Kasus Tanjungbalai, Aparat Diminta Tak Cuma Salahkan Warga

Polisi periksa vihara yang dirusak massa di Tanjungbalai
Sumber :
  • ANTARA FOTO/Anton
VIVA.co.id - Indonesia Police Watch meminta elit pemerintah maupun Polri agar tidak hanya menyalahkan masyarakat dalam menyikapi konflik sosial yang terjadi belakangan ini. Mereka juga diharapkan mengevaluasi kinerja, sikap, dan perilaku aparatur di lapangan, yang cenderung tidak profesional, asyik pada zona nyaman pribadi, dan cenderung menjadi 'raja kecil'.

"IPW menilai, pasca konflik SARA di Tanjungbalai Asahan, elit pemerintah dan Polri cenderung menyalahkan masyarakat, yang menurut mereka terlalu gampang diprovokasi. Tidak ada satu elit pun yang menyalahkan kinerja, sikap, dan perilaku aparatur, yang membiarkan potensi konflik dan lamban bertindak," kata Ketua Presidium IPW, Neta S. Pane, dalam keterangannya kepada VIVA.co.id, Selasa, 2 Agustus 2016.

Menurutnya, sikap elit yang hanya menyalahkan masyarakat tidak akan mampu menyelesaikan bibit konflik. Padahal di lapangan, seperti di Sumatera Utara, aparatur cenderung membiarkan tumbuh suburnya aksi perjudian ilegal, pelacuran, tindakan melindungi atau 'backing', sehingga menyuburkan kebencian masyarakat pada etnis tertentu.

Dari data IPW, kata Neta, di Sumatera bagian utara pada Juli 2016 tergolong rawan konflik sosial. Setidaknya ada empat konflik sosial yang terjadi, yakni di Sijunjung, Sumatera Barat, pada 26 Juli 2016, Tanjungbalai dan Tanah Karo, Sumatera Utara, pada 29 Juli 2016, dan Aceh Pidi pada 30 Juli 2016, dimana warga mengamuk saat aksi protes pembangunan pabrik semen.

Bahkan dari Januari hingga Juli 2016, di Sumbar ada tujuh konflik sosial, yakni di Padang (isu Ahmadiyah), Pesisir Selatan (isu sengketa batas wilayah), Solok Selatan (isu tenaga kerja asing), Agam (konflik warga vs PT Mutiara Agam), Pasaman Barat (konflik lahan perkebunan sawit dengan warga), Padangpariaman (konflik warga dengan pengusaha galian C, dan Sijunjung (konflik tapal batas).
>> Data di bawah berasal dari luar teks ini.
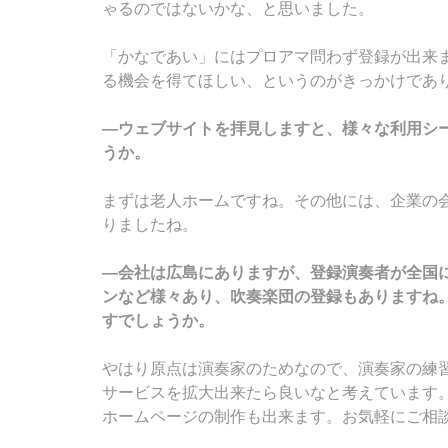
ゃるのではないかな、と思いました。
「かなであい」にはプロアマ問わず登録が出来
る機会を得てほしい、というのがきっかけであ
―ウェブサイトを拝見しますと、様々な利用シ
うか。
まずは老人ホームですね。その他には、企業の
りましたね。
―会社は広島にありますが、登録演奏者が全国
ンなど様々あり、吹奏楽団の登録もありますね
すでしょうか。
やはり原点は演奏家のためなので、演奏家の練
サービスを拡大出来たら良いなと考えています
ホームページの制作も出来ます。お気軽にご相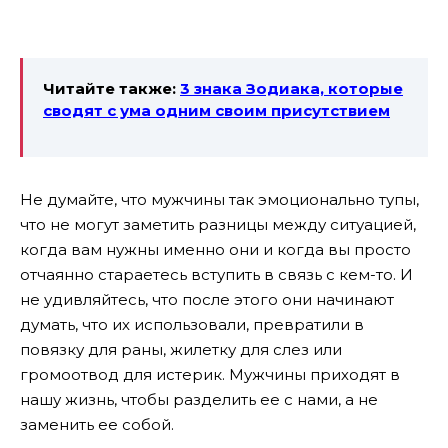
Читайте также:
3 знака Зодиака, которые
сводят с ума одним своим присутствием
Не думайте, что мужчины так эмоционально тупы,
что не могут заметить разницы между ситуацией,
когда вам нужны именно они и когда вы просто
отчаянно стараетесь вступить в связь с кем-то. И
не удивляйтесь, что после этого они начинают
думать, что их использовали, превратили в
повязку для раны, жилетку для слез или
громоотвод для истерик. Мужчины приходят в
нашу жизнь, чтобы разделить ее с нами, а не
заменить ее собой.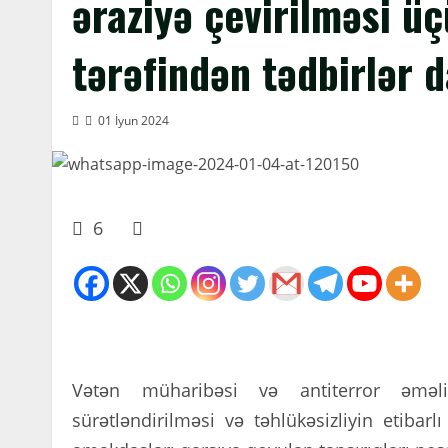
əraziyə çevirilməsi ü
tərəfindən tədbirlər 
01 İyun 2024
6
Vətən müharibəsi və antiterror əməli
sürətləndirilməsi və təhlükəsizliyin etibarl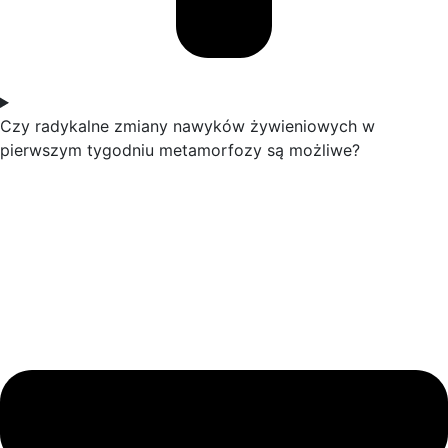
Czy radykalne zmiany nawyków żywieniowych w
pierwszym tygodniu metamorfozy są możliwe?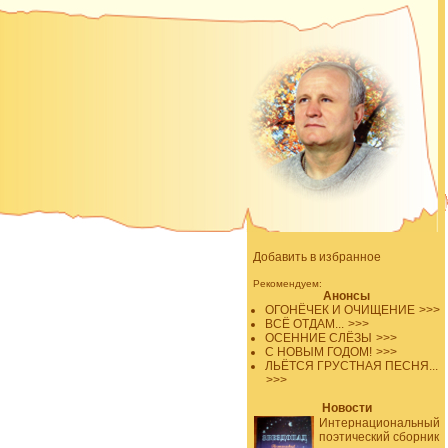
Добавить в избранное
Рекомендуем:
Анонсы
ОГОНЁЧЕК И ОЧИЩЕНИЕ
>>>
ВСЁ ОТДАМ...
>>>
ОСЕННИЕ СЛЁЗЫ
>>>
С НОВЫМ ГОДОМ!
>>>
ЛЬЁТСЯ ГРУСТНАЯ ПЕСНЯ...
>>>
Новости
Интернациональный
поэтический сборник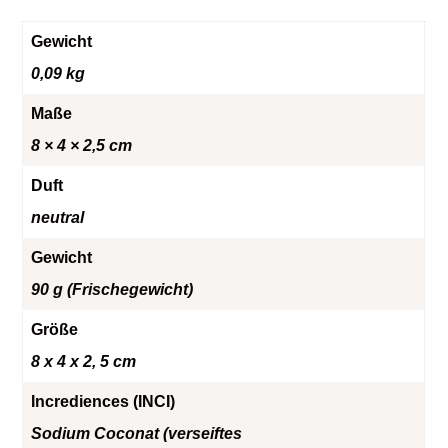
Gewicht
0,09 kg
Maße
8 × 4 × 2,5 cm
Duft
neutral
Gewicht
90 g (Frischegewicht)
Größe
8 x 4 x 2, 5 cm
Incrediences (INCI)
Sodium Coconat (verseiftes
Neta juga menilai, konflik yang terjadi di Indonesia umumnya terjadi karena akumulasi dari rasa ketidakadilan, dan sikap diskriminasi aparatur terhadap pihak tertentu. Selain itu, akibat ketidakadilan politik, sosial, ekonomi, dan program pembangunan yang tidak seimbang.

"Elit pemerintah, terutama Polri perlu mencermati fenomena ini, sehingga tidak cenderung menyalahkan masyarakat, Polri justru diharapkan mengevaluasi kinerja para pimpinannya di daerah, serta mengevaluasi sikap dan perilaku aparaturnya," ucap Neta.

Sebab itu, pola rekrut, assesment, dan penempatan figur pimpinan Polri di daerah, seperti untuk Kapolres dan Kapolda, perlu ditata ulang agar mereka mau lebih peduli, peka, responsif, tidak diskrminatif, dan menghindari aksi 'backing', berada di zona nyaman, dan menjadi 'raja kecil'.

"Dengan demikian potensi konflik bisa cepat diatasi hingga tidak terbiarkan menjadi amuk massa," kata dia.